I learned about the valley’s original inhabitants, the Ute Indians, who dubbed the area the “Valley of the Hanging Waterfalls,” the most prominent being Bridal Veil, about three miles east of town. Next came hardy miners seeking their fortunes; silver and gold were first discovered in Telluride around 1872, and the subsequent mining boom inflated the town’s population to nearly 5,000. What followed was almost a century of booms and busts, the fates of miners and their families ever in the balance.

Not surprisingly, Telluride was home to San Miguel County’s first bank robbery, which took place on June 24, 1889, when Butch Cassidy stole $22,000 from the vault of the San Miguel Valley Bank. The money was slated for the miners’ monthly payday, traditionally the 25th of the month.

By the 1960s, mining had crashed, and entire blocks of downtown were deserted and boarded up.

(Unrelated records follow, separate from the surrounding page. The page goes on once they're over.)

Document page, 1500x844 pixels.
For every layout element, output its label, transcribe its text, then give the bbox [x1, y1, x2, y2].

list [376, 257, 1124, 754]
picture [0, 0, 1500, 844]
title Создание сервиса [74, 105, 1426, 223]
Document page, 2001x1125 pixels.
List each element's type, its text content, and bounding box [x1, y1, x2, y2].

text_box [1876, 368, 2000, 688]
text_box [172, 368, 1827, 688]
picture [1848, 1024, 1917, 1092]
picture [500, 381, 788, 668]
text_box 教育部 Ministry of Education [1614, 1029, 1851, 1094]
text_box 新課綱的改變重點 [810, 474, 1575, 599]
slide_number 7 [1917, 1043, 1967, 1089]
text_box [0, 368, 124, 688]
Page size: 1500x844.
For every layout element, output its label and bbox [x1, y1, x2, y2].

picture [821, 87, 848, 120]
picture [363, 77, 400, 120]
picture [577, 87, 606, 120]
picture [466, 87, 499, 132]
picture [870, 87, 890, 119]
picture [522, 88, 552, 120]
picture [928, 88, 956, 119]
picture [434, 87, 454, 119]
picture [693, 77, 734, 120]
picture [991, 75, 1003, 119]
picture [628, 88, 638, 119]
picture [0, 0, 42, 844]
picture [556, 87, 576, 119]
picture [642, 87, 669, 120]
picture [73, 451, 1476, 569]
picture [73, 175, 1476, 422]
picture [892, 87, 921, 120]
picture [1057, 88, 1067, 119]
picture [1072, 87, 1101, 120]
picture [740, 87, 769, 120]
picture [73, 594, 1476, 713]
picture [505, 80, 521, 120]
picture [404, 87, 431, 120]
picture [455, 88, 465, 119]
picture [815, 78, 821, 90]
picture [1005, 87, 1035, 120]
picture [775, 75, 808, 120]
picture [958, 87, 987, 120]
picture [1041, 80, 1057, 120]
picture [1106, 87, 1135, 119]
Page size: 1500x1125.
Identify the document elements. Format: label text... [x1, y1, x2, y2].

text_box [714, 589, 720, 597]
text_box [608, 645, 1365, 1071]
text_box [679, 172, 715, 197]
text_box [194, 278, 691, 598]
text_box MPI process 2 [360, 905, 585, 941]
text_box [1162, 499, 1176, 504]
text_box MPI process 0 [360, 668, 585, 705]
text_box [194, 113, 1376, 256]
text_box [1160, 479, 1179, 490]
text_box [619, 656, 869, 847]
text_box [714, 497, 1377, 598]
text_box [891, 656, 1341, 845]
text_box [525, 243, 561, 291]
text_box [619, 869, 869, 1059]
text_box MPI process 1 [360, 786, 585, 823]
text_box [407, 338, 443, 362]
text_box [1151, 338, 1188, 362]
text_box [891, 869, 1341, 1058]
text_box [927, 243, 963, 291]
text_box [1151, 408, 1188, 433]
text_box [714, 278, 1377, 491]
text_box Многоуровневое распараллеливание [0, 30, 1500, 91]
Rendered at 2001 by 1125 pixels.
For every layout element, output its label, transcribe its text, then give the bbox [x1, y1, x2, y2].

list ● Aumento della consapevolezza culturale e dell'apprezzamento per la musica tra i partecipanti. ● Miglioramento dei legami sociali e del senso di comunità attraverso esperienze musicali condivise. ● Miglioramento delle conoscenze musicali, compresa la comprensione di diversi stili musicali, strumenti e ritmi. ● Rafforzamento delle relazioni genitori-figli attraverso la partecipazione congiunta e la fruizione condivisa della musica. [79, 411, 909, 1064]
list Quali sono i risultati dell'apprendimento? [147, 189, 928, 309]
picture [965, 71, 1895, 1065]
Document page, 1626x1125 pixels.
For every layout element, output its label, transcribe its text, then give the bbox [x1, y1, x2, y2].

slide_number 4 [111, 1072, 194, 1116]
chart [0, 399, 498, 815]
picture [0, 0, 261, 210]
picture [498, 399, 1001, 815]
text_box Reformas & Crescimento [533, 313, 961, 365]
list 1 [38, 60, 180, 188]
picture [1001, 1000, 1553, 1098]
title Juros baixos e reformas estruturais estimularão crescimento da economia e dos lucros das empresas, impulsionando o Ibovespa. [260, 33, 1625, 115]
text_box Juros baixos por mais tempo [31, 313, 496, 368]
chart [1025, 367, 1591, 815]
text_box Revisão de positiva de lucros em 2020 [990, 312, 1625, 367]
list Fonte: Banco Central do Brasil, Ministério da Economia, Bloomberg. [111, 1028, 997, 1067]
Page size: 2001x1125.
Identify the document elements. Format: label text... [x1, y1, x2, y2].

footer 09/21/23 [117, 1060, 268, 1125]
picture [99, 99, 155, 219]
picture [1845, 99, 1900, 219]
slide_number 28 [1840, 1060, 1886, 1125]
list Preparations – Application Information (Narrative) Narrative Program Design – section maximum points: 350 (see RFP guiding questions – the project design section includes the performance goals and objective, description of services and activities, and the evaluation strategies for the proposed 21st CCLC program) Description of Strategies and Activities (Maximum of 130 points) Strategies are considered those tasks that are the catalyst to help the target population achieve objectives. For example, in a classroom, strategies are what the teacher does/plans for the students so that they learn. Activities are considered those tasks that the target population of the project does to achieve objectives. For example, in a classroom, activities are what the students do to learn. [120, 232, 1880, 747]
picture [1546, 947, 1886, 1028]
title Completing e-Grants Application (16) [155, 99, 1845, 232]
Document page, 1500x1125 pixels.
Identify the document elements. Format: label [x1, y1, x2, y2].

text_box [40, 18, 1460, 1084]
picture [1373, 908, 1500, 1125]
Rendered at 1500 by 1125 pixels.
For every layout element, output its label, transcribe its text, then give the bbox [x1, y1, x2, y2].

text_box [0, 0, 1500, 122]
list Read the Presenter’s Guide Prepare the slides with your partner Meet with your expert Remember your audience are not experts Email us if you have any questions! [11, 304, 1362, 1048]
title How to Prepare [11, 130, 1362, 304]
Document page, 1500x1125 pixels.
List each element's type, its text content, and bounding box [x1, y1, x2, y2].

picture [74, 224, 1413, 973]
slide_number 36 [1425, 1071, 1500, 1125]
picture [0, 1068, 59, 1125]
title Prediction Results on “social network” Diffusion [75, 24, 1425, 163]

But the economy began to revive when the ski resort opened in 1972. Back then, real estate was relatively affordable, Boling said, with the average house costing about $35,000. These days, the prices of houses in Telluride start around $2 million and the town, which has little room to expand, is grappling with severe housing shortages even as it experiences unprecedented tourism.

After a few days luxuriating in the high mountain air, Jeff and I were already fantasizing about relocating. The beauty. The recreation. The people. Who wouldn’t want to live here?

We’d heard that one way to ingratiate yourself with the balloon pilots, most of whom were willing to give bystanders a ride, was to make yourself useful, which is how we found ourselves on the rope side of a hot-air balloon, helping keep it tethered as its envelope filled with air.

The balloon, dubbed Snaggletooth for the jagged line that overlaid its colorful stripes, was owned and piloted by Richard Schmidt, a quiet, affable man with gray hair and a mustache.

The good news is I didn’t need any specialized knowledge. All that was required was a firm grip when handed a rope to hang onto and a willingness to lean my weight against the pull of the inflating balloon. Better yet, as I pulled, I also watched, and the combination of cool morning air, coffee and doughnuts, bright colors, and the promise of what awaited — a peaceful flight void of jet fuel or propellers — filled me with an expansive sense of belonging. There in the town park, Jeff and I joined a movement, and as each balloon lifted from the mist­-covered grass and painted the blue sky pink and red and yellow, I was grateful to have momentarily woven myself into the fabric of this community.

I was so entranced that I almost missed my chance to hop into the balloon.

“Hurry up!” Schmidt said, interrupting my reverie. “Or we’ll go without ya.”

As the crew ferried us by hand to the launch point, the balloon hovered several feet off the ground. The sensation was similar to that of being in a canoe bobbing in the water. When Schmidt got the signal, he fired up the burners and we began to rise, first 500 feet and then 1,000 feet above the ground.

Another water analogy came to me as we floated over the town’s Victorian facades and brick storefronts. Steering is not possible in ballooning — the air sent us in the direction of the currents like a stick that had fallen into a river midstream. “You go where the wind blows,” Schmidt said. “And you get what you get.”

As our balloon bobbed its way down-valley, the town’s landmarks — the gondola, Bridal Veil Falls, the mesa where the airport is located — shrank until the landscape looked like a Monopoly board. From on high, I saw how physically constrained Telluride is. They call it a “box canyon” because the mountain walls are steep and the valley is narrow — there’s only one way in and out of town. Literally rising above the fray shifted my focus. I now had a greater appreciation of all the things that combine to make Telluride what it is.

Weightless and feeling as expansive as the air inside Snaggletooth’s envelope, I tried to memorize my surroundings. This is unlike any part of Colorado I’ve visited before, and I grew up in the state. I know it well. But in Telluride, in going slow, I saw so much.